In this country, my wife and I travel to two sorts of places. There are those we can get to and back easily in a day, and those sufficiently far away to require one or more overnight stays. The ones we can visit in a day form a sort of circle around our house in West Worcestershire. The limits of this circle to the North are Birmingham and Solihull, where we visit family. Any further North requires a trip up the grim M6 through the Black Country, and is therefore avoided. The limit to the East is Oxford, which we can reach by (a very slow) train. To the South, our limits for a day-trip are Gloucester and the pleasant market-town of Cirencester, while to the West we go over the Welsh border as far as Llandrindod Wells and Welshpool.
Places which require an overnight stay such as London or Devon are of course about a 100 or more miles away. But between the circle of day-trips and the wider area of overnight-stays is a ring-doughnut-shaped area that we never usually visit. These are places just too far to travel to and from with pleasure in a day, but too close to justify booking and paying for a hotel. In our case, this ring-doughnut of unvisited places includes many locations with much to offer - places like Wiltshire, the Thames Valley below Oxford, Derbyshire, and inland mid-Wales.
Anyway, my wife and I decided that the time has come to visit places within the ring-doughnut, and last weekend we headed for a two-night stay in Lacock, about 75 miles from our home. Lacock is a very picturesque village owned by the National Trust - so picturesque in fact that (together with Lacock Abbey) it has been used as a setting for about 50 films and television programmes. The day we arrived, there was shooting for Downton Abbey just along the street from our hotel. The square in front of the parish church was arranged to look like a country market-place in the 1920s, with cows, sheep and pigs, local extras in hats and long coats, and a vintage van. Most of the shooting seemed to involve standing around, with very brief intervals of action. I wonder how many minutes of television time resulted from the two days of filming.
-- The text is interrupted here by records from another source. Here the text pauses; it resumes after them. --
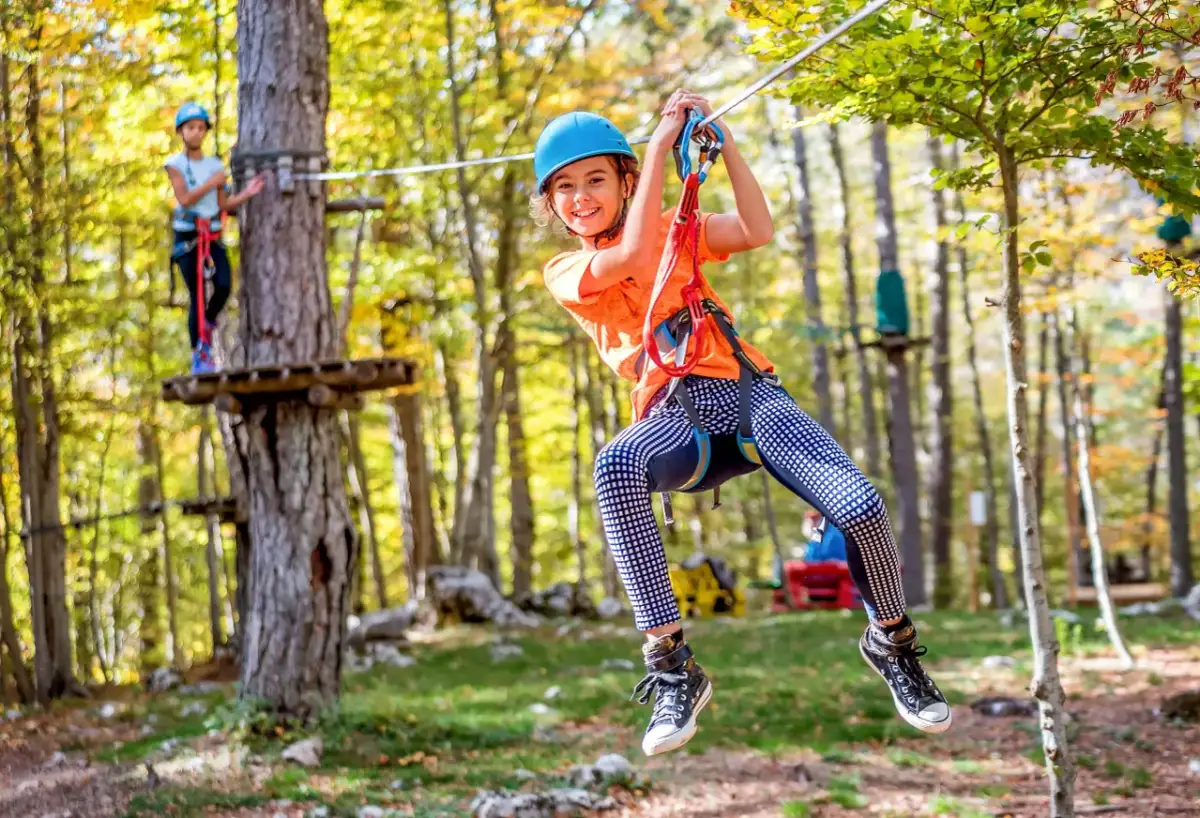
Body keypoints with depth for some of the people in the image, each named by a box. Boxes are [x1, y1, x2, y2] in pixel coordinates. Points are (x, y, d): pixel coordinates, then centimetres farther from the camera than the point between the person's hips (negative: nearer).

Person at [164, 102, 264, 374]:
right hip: (187, 236, -3)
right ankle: (199, 355, 7)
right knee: (196, 296, -4)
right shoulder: (175, 164, 0)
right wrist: (212, 183, -16)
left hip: (213, 236, 3)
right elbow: (185, 198, -13)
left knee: (224, 285, -18)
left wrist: (246, 193, -6)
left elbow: (222, 205, 8)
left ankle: (207, 325, 12)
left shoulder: (215, 165, 11)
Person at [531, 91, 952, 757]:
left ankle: (891, 645, 9)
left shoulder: (672, 228, 19)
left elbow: (757, 231, 2)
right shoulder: (565, 272, 10)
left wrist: (722, 143, -4)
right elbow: (631, 258, -11)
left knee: (861, 507, -23)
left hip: (746, 387, 2)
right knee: (614, 465, -40)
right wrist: (658, 145, -8)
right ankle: (670, 666, -35)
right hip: (673, 413, -2)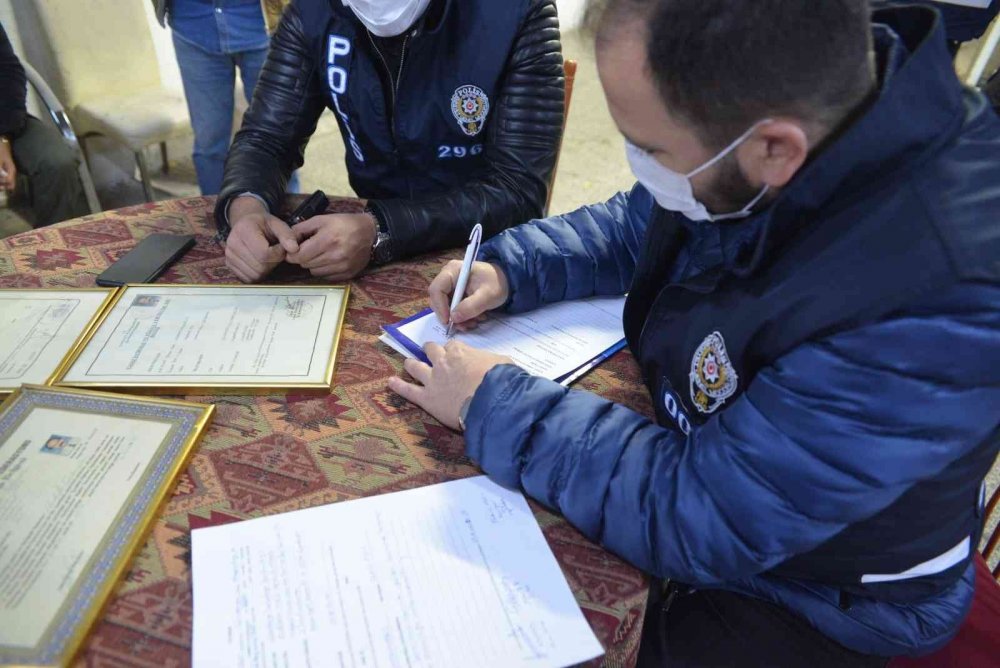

Our inn in Lacock was the Sign of the Angel - a wooden-frame building said to date from the 1400s. There are low beams, huge fireplaces and creaky wooden stairs. The floors on the ground-floor had stone flags - those in the bedrooms on the first floor pitched in all directions. The inn too has been a filmset - for one of the Harry Potter stories. We ate excellent meals (and especially breakfasts) at the Sign of the Angel, and slept well in one of the inn’s five bedrooms. On the Saturday, we visited Lacock Abbey and the Fox-Talbot museum of photography (named after one of the main inventors of photography who lived in the Abbey). We also took a train to Bath.
We discovered that one of the joys of holidaying in the ring-doughnut of unvisited places is that we are in no hurry to drive there and back. So on the way, we stopped at Stow-in-the-Wold, saw Lechlade and visited Avebury - a village enclosed in a vast prehistoric stone circle and embankment. On the way back, we stopped at Newark Park. This is a much-expanded Elizabethan hunting lodge on the top of the Cotswold Edge, overlooking the wide Severn Valley. This is probably the only British stately home to be restored by a gay American ex-servicemen.